> PROBLEM DESCRIPTION
Please return exactly the lines from the beginning of the listing up to and including the line with "right elbow: (783, 509)", with no pictures.
◇ ◇ ◇ ◇ ◇
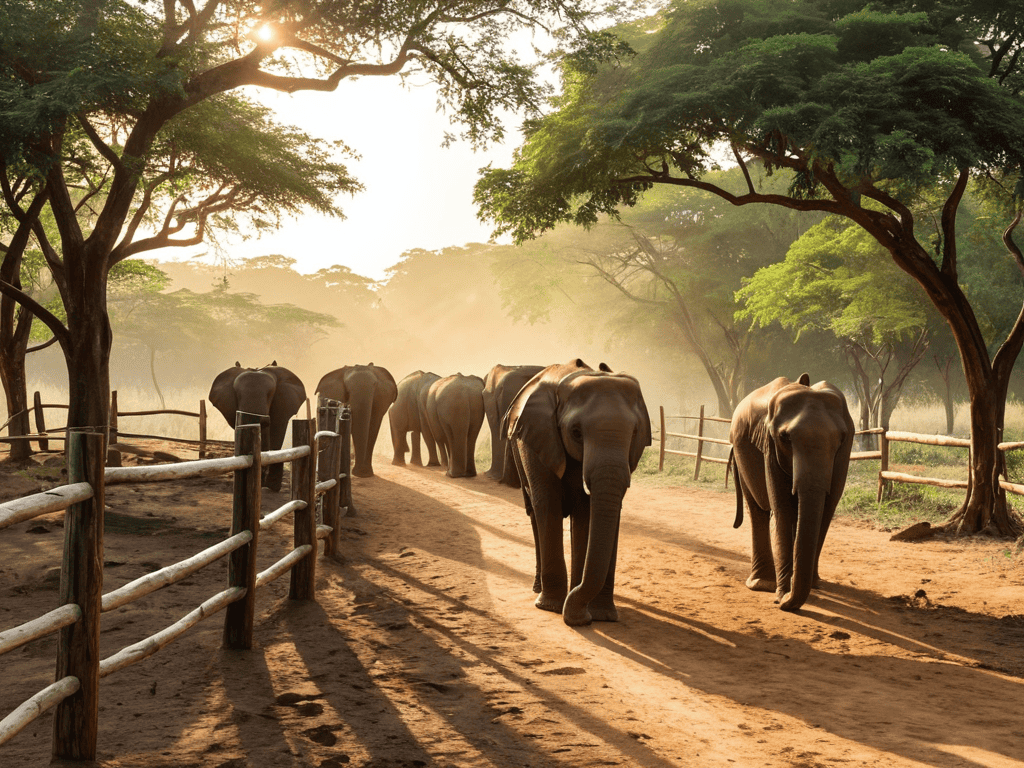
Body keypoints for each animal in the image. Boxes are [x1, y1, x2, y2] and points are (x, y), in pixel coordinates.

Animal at [504, 358, 652, 627]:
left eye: (635, 433)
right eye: (576, 432)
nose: (581, 618)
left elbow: (587, 512)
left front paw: (601, 616)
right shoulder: (540, 438)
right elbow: (549, 504)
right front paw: (553, 608)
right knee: (534, 511)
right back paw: (539, 591)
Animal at [729, 373, 855, 612]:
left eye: (840, 439)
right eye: (785, 438)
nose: (783, 600)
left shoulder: (845, 453)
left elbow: (827, 509)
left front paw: (803, 588)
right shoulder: (769, 444)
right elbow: (783, 509)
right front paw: (782, 594)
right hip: (741, 453)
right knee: (757, 510)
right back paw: (763, 584)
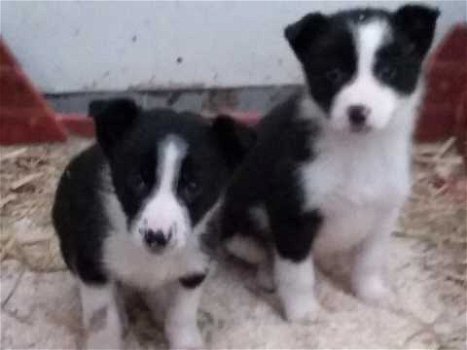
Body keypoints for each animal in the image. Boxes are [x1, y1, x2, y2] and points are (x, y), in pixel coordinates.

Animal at [52, 98, 254, 348]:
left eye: (193, 186)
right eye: (137, 181)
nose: (156, 237)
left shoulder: (196, 266)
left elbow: (182, 315)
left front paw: (186, 341)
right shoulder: (91, 266)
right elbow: (103, 322)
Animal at [221, 5, 440, 322]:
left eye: (388, 72)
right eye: (333, 74)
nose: (357, 112)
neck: (358, 150)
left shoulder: (384, 214)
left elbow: (370, 262)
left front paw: (372, 294)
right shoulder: (293, 215)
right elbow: (297, 274)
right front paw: (304, 314)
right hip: (238, 233)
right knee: (264, 253)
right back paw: (268, 277)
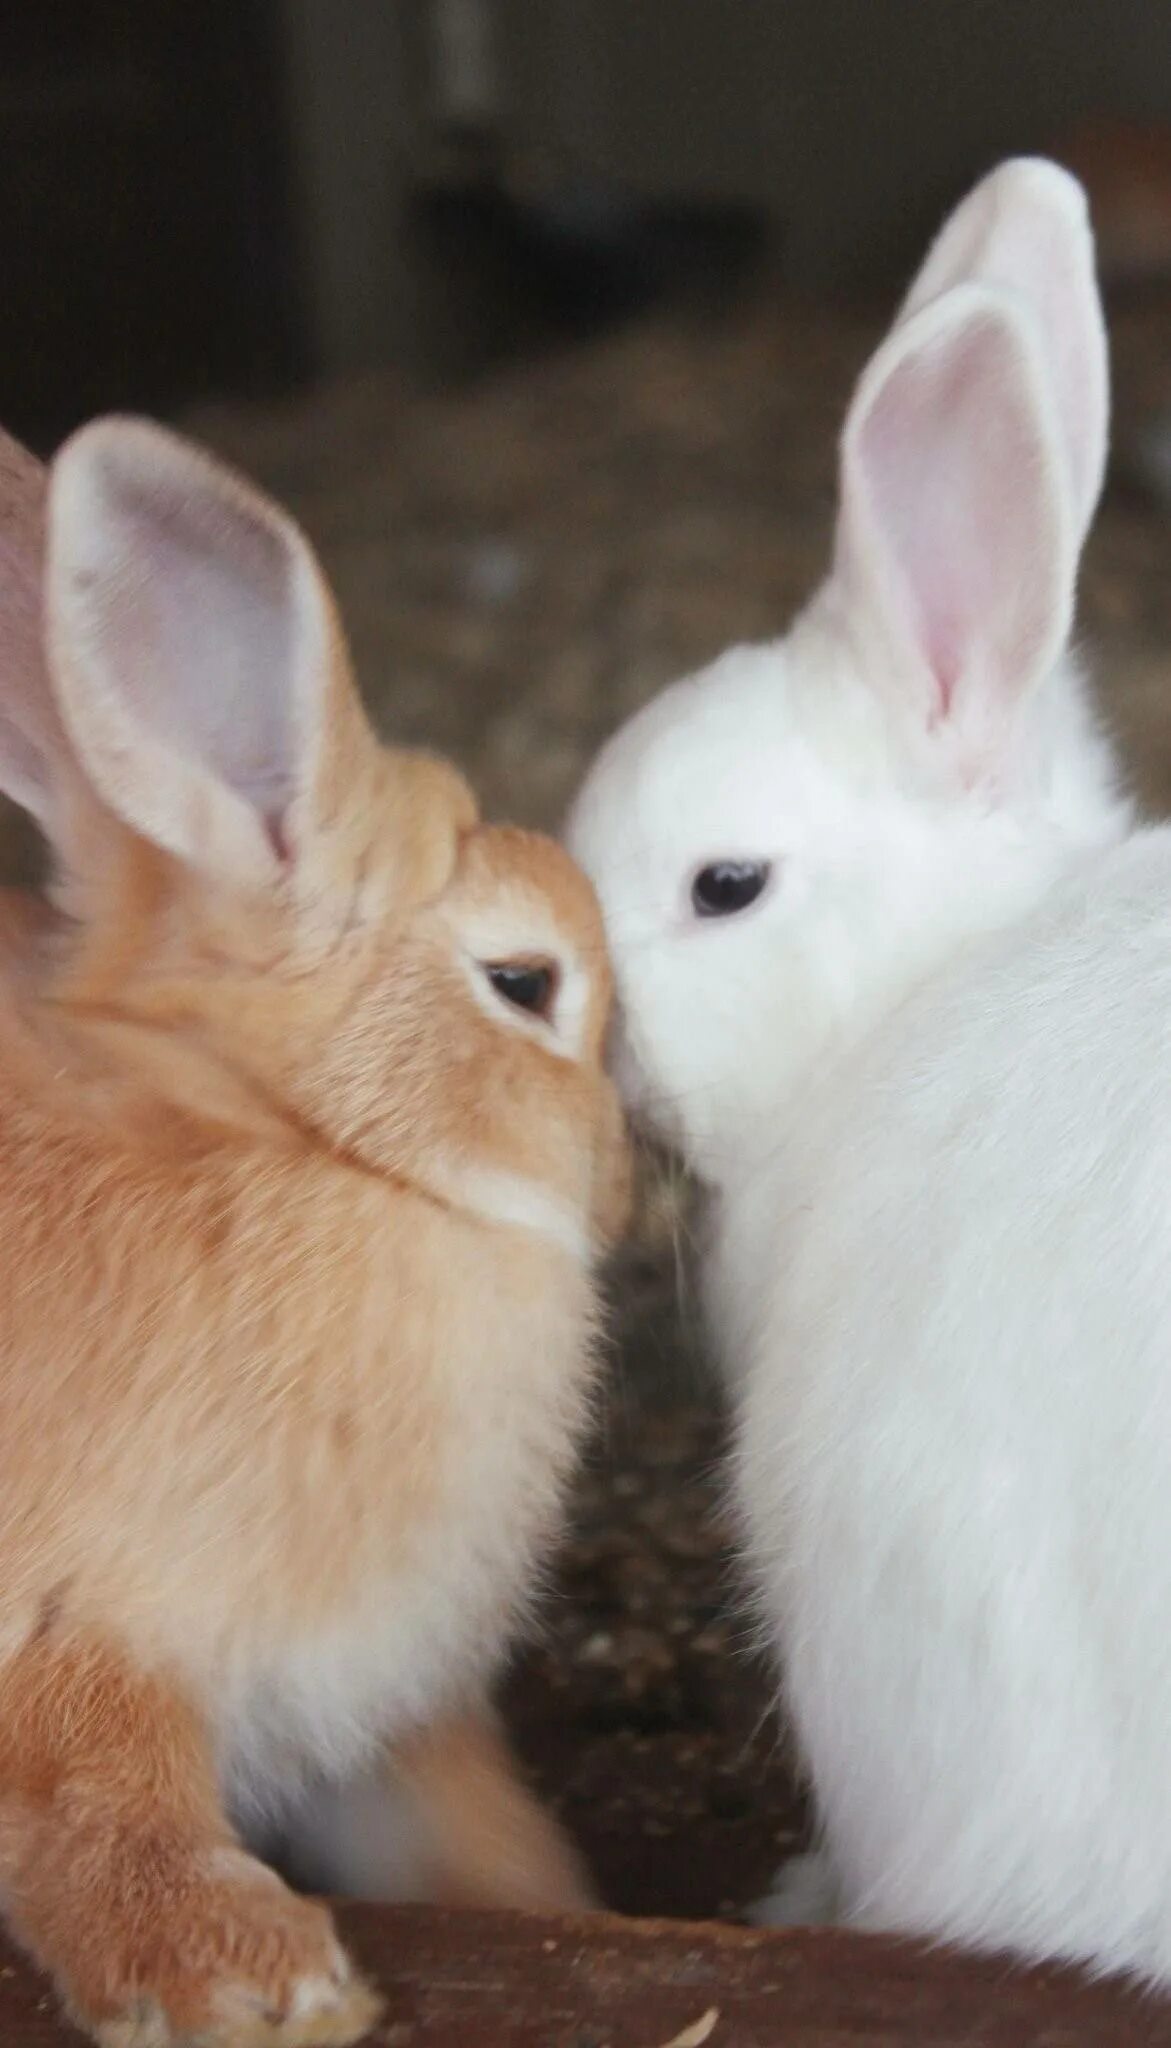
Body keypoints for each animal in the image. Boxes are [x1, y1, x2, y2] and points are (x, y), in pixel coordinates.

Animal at [0, 414, 630, 2048]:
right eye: (526, 981)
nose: (615, 1177)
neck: (302, 1151)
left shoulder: (378, 1722)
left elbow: (478, 1846)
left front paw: (571, 1915)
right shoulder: (79, 1633)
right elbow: (101, 1791)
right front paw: (242, 1979)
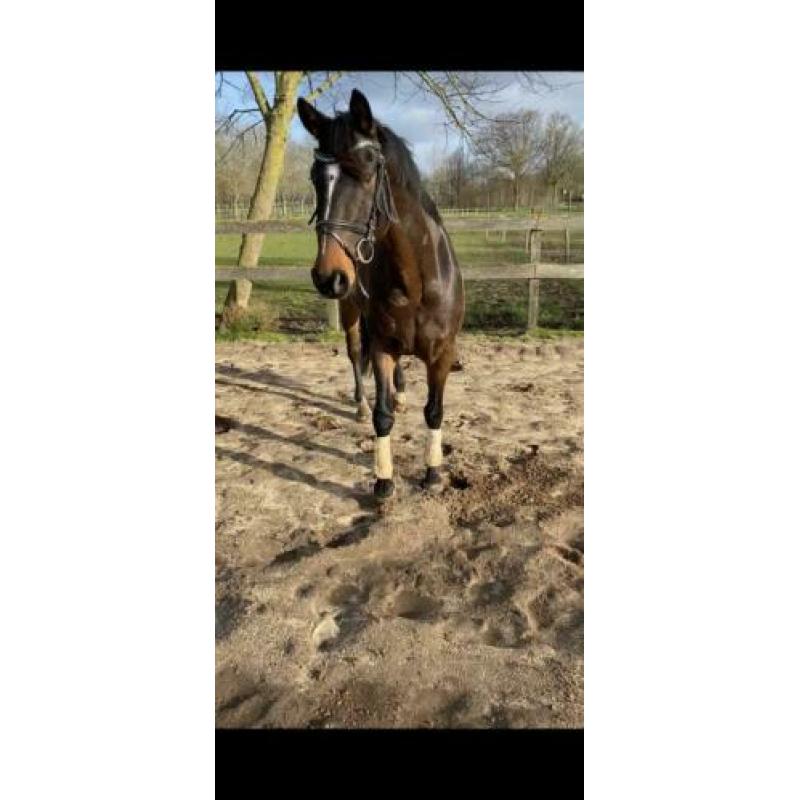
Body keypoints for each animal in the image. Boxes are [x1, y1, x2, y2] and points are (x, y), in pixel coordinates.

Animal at [297, 88, 465, 501]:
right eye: (315, 178)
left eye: (367, 168)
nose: (328, 276)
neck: (416, 282)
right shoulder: (381, 346)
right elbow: (382, 415)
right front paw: (383, 481)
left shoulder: (442, 353)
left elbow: (434, 411)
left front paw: (432, 473)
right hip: (351, 315)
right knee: (355, 355)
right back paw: (359, 404)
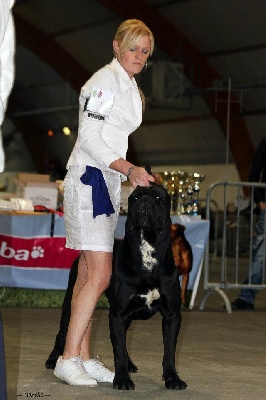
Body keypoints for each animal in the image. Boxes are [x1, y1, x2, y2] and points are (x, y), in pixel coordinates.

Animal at [45, 185, 187, 390]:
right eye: (135, 197)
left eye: (158, 197)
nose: (144, 200)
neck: (147, 248)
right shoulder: (118, 314)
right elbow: (118, 349)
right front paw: (122, 379)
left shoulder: (172, 314)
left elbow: (169, 350)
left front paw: (172, 378)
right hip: (71, 301)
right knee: (64, 331)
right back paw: (53, 359)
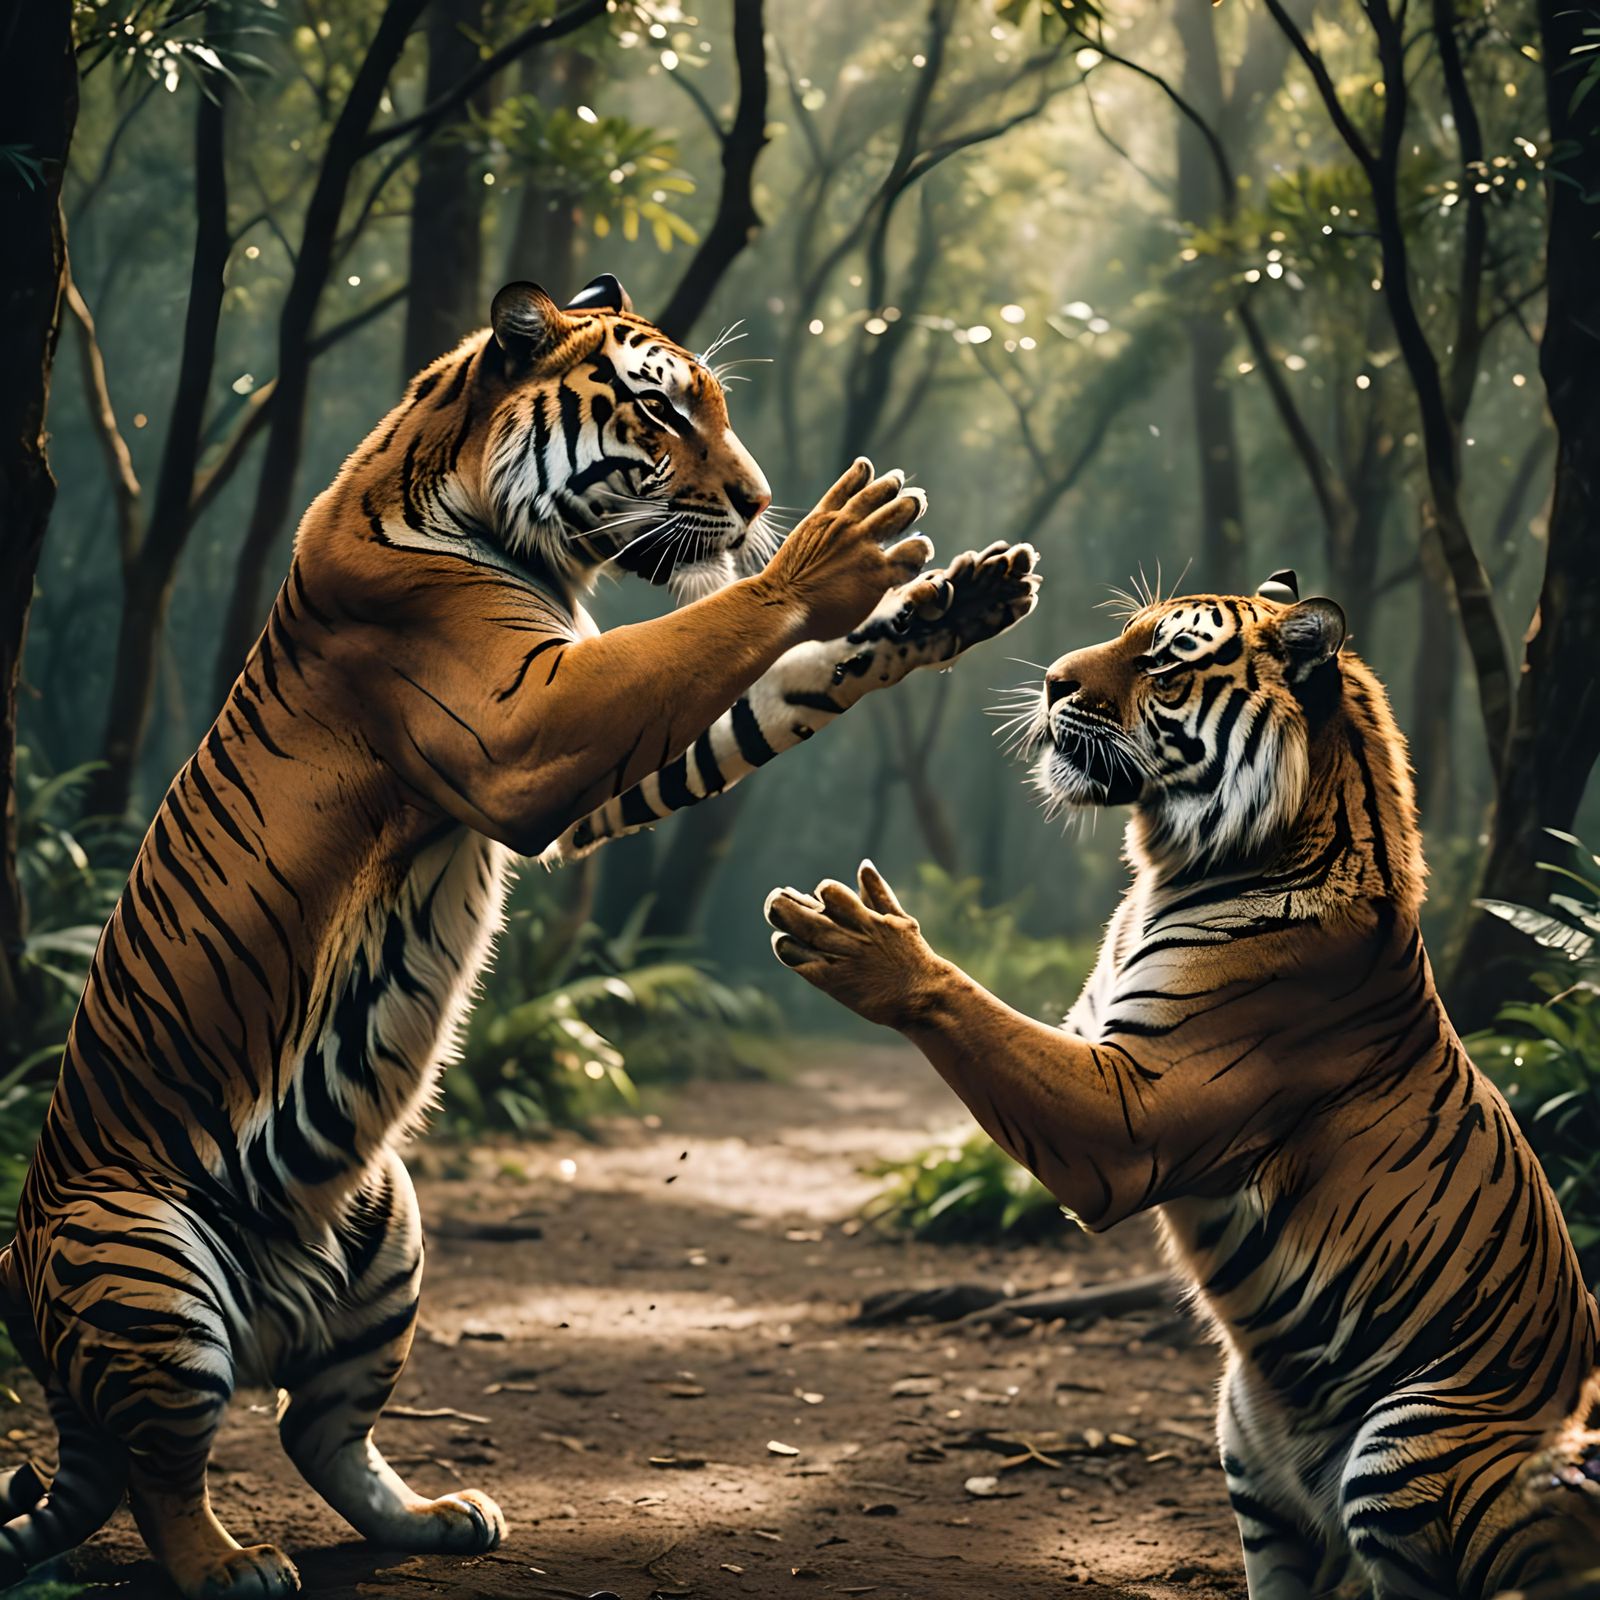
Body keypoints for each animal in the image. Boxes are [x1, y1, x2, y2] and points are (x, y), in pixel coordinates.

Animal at [0, 272, 1038, 1600]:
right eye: (664, 412)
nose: (757, 500)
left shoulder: (581, 773)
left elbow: (765, 691)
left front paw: (963, 598)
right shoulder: (523, 729)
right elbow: (717, 630)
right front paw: (836, 549)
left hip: (386, 1238)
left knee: (316, 1428)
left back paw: (438, 1516)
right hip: (147, 1267)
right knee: (160, 1465)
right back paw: (230, 1563)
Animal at [764, 570, 1600, 1599]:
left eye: (1164, 662)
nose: (1050, 681)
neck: (1171, 869)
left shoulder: (1131, 1118)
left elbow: (969, 1010)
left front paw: (867, 941)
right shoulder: (1082, 1042)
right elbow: (992, 1037)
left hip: (1404, 1451)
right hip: (1251, 1461)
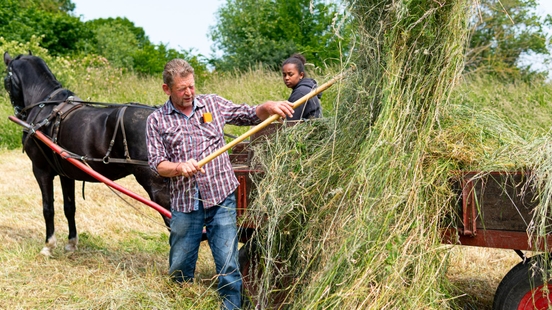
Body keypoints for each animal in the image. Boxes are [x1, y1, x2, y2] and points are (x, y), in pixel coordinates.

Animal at [3, 53, 170, 256]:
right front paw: (71, 243)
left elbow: (48, 208)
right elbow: (69, 207)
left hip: (156, 184)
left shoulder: (40, 170)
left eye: (5, 79)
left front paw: (48, 246)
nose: (19, 113)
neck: (45, 106)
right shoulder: (66, 173)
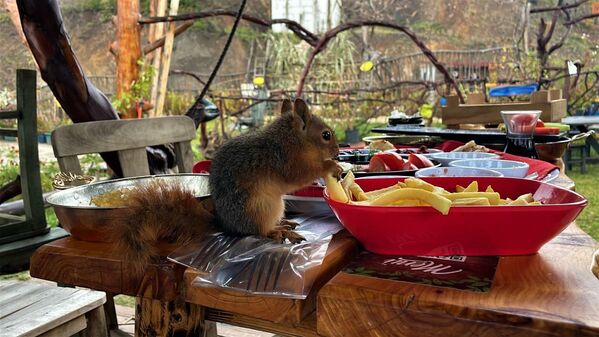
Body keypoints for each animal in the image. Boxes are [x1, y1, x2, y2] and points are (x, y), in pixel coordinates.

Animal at [110, 97, 340, 276]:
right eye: (326, 135)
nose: (338, 152)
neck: (291, 139)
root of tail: (226, 226)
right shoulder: (285, 161)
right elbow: (300, 176)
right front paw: (330, 166)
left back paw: (285, 223)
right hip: (263, 206)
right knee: (258, 231)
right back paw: (279, 231)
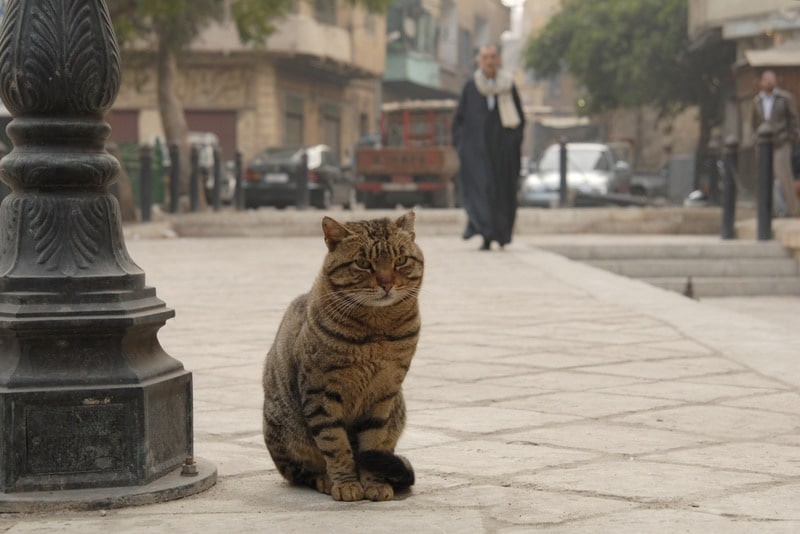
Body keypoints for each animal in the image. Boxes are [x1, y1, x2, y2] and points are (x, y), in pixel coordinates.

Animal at [264, 213, 424, 502]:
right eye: (363, 263)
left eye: (400, 260)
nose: (386, 283)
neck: (376, 330)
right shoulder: (321, 392)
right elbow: (335, 444)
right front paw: (347, 483)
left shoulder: (384, 393)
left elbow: (373, 442)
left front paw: (374, 483)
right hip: (283, 428)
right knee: (301, 472)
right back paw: (324, 480)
◇ ◇ ◇ ◇ ◇
> EXERCISE ANSWER
Body keypoints for each animal in the image. Boxes are [x1, y1, x2, y2] and points are (x, y), in pixel coordinates.

Animal at [504, 358, 652, 627]:
left eye: (635, 433)
right eye: (576, 432)
nose: (581, 618)
left elbow: (587, 512)
left front paw: (601, 616)
right shoulder: (540, 438)
right elbow: (549, 504)
right front paw: (553, 608)
right knee: (534, 511)
right back paw: (539, 591)
Animal at [729, 373, 855, 612]:
left eye: (840, 439)
right eye: (785, 438)
nose: (783, 600)
left shoulder: (845, 453)
left elbow: (827, 509)
left front paw: (803, 588)
right shoulder: (769, 444)
right elbow: (783, 509)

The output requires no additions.